• Okuma Metni:
····················
Isı transferinin gerçekleştirilmesi için her sektörde eşanjörler kullanılmaktadır. Bu çalışma kapsamında eşanjörlerde kullanılan borular için konstrüksiyonun tüm parametreler ve yüzey kesit alanları aynı kalacak şekilde dairesel yerine elipse dönüştürülmesinin ısı transfer performansına ve akışkanların hız, basınç ve sıcaklık parametrelerine etkileri, sayısal analizler yoluyla incelenmiştir. Üç farklı analiz senaryosu oluşturulmuştur. 1. senaryoda dairesel geometrili bir boru, 2. senaryoda ilk senaryodaki boru elips geometriye dönüştürülmüş, 3. senaryo da ise borunun genişliği daraltılarak elips geometri yapısı arttırılmıştır. Tüm borular aynı yüzey alanında ve bakır malzeme kullanılarak üretilecek şekilde tasarlanmıştır. Tüm boruların dış yüzeyinden 1.2 m/s hızla 650°C hava geçerken iç yüzeyine 30°C sıcaklıkta 2.2 m/s hızla su girişi olmaktadır. Tüm boru konstrüksiyonları için iç ve dış akış tanımlamaları yapılarak Fluent programıyla üç boyutlu nümerik analizler yapılmıştır. Yapılan analizler sonucunda dairesel borudan elips konstrüksiyona gidildikçe hava çıkış sıcaklığının %15 artarken, hava çıkış hızının %30 azaldığı ve ısı transfer performansının %60 artış gösterdiği görülmüştür. Sayısal analizlerin zaman ve sayısını optimize edebilmek için öncesinde analitik analizler yapılması ve çözümlerin hesaplama ağından bağımsız olarak elde edilmesi gerektiği anlaşılmıştır.
Isı transferi tüm dünyada yaşam ve canlılığın sürdürülebilmesi açısından büyük önem arz etmektedir. Özellikle tüm ısıl cihazlarda ısı transferinin arttırılması yüksek verimliliğe sahip, çevreci cihazların kullanılmasına olanak sağlamaktadır.
····················
• İzlenecek Talimatlar:
Eşanjör boruları üzerine olan metne göre aşağıdakileri yanıtlayın:
(a) Boruların dış yüzeyinden geçen hava hangi sıcaklıkta ve hangi hızla akmaktadır?
(b) Dairesel borudan elips konstrüksiyona gidildikçe ısı transfer performansı yüzde kaç artmıştır?
(c) Isıl cihazlarda ısı transferinin arttırılması neye olanak sağlamaktadır?
Kayıtların bu işte hiçbir rolü yoktur.

• Veri Alıntısı:
····················
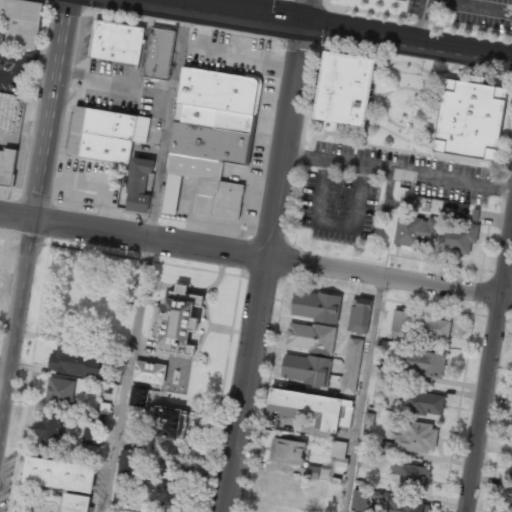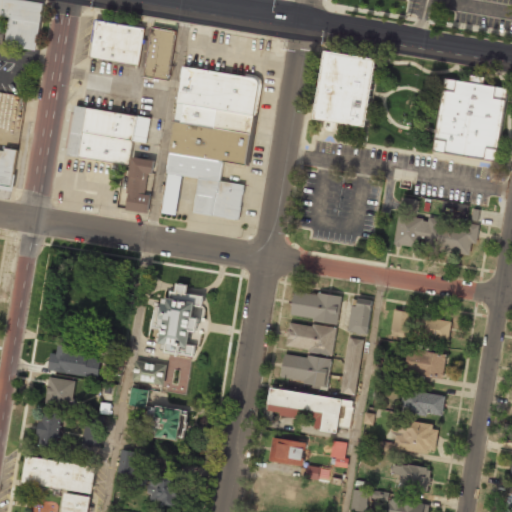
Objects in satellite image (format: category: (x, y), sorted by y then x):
road: (253, 7)
road: (235, 11)
road: (306, 11)
building: (22, 22)
traffic signals: (305, 22)
road: (408, 40)
building: (116, 42)
building: (117, 42)
building: (159, 53)
building: (159, 53)
building: (344, 88)
building: (344, 88)
building: (469, 118)
building: (470, 119)
building: (106, 134)
building: (211, 138)
building: (209, 142)
building: (6, 165)
building: (194, 166)
building: (137, 184)
building: (138, 185)
building: (218, 199)
road: (34, 218)
building: (430, 231)
road: (134, 235)
road: (267, 267)
road: (390, 277)
building: (316, 306)
building: (359, 315)
building: (180, 320)
building: (401, 324)
building: (432, 328)
building: (311, 337)
building: (74, 362)
building: (425, 363)
building: (351, 366)
building: (306, 369)
building: (149, 372)
road: (489, 372)
road: (129, 375)
building: (60, 392)
road: (366, 394)
building: (138, 397)
building: (423, 403)
building: (312, 408)
building: (169, 422)
building: (49, 429)
building: (93, 430)
building: (411, 438)
building: (287, 451)
building: (339, 453)
building: (127, 462)
building: (312, 472)
building: (511, 473)
building: (59, 474)
building: (412, 477)
building: (166, 490)
building: (510, 497)
building: (366, 499)
building: (75, 503)
building: (408, 506)
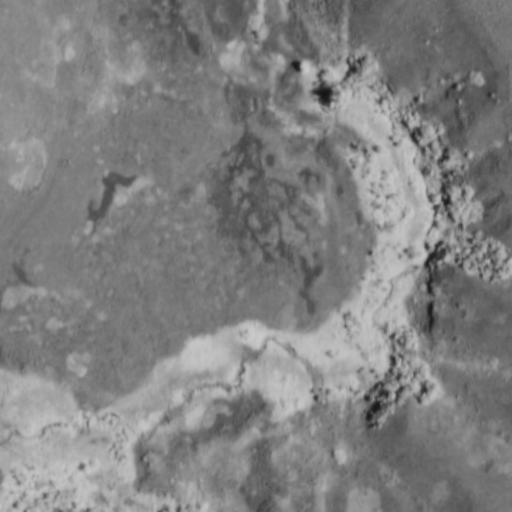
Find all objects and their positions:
road: (78, 135)
road: (8, 499)
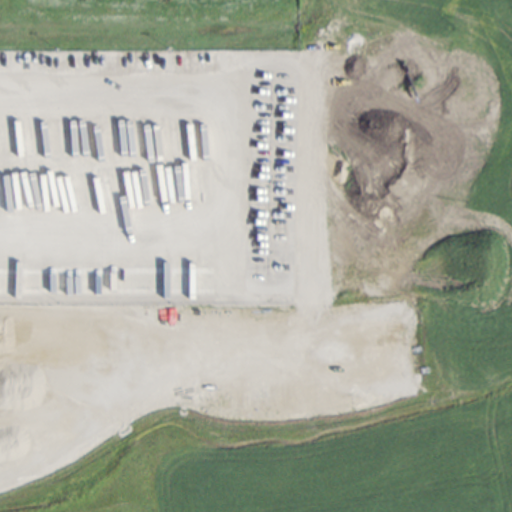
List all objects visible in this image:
road: (230, 161)
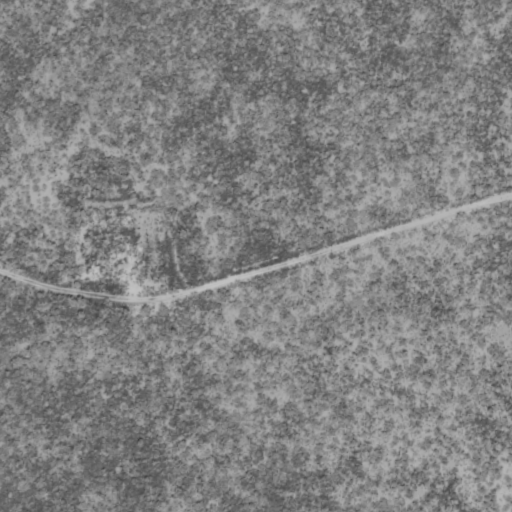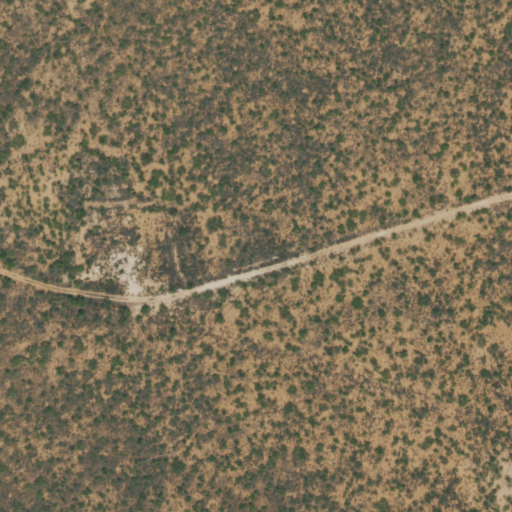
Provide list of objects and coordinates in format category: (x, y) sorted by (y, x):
road: (255, 276)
····················
• Eksiksiz Yanıt:
(a) 650°C sıcaklıkta, 1.2 m/s hızla.
(b) %60.
(c) Yüksek verimliliğe sahip, çevreci cihazların kullanılmasına.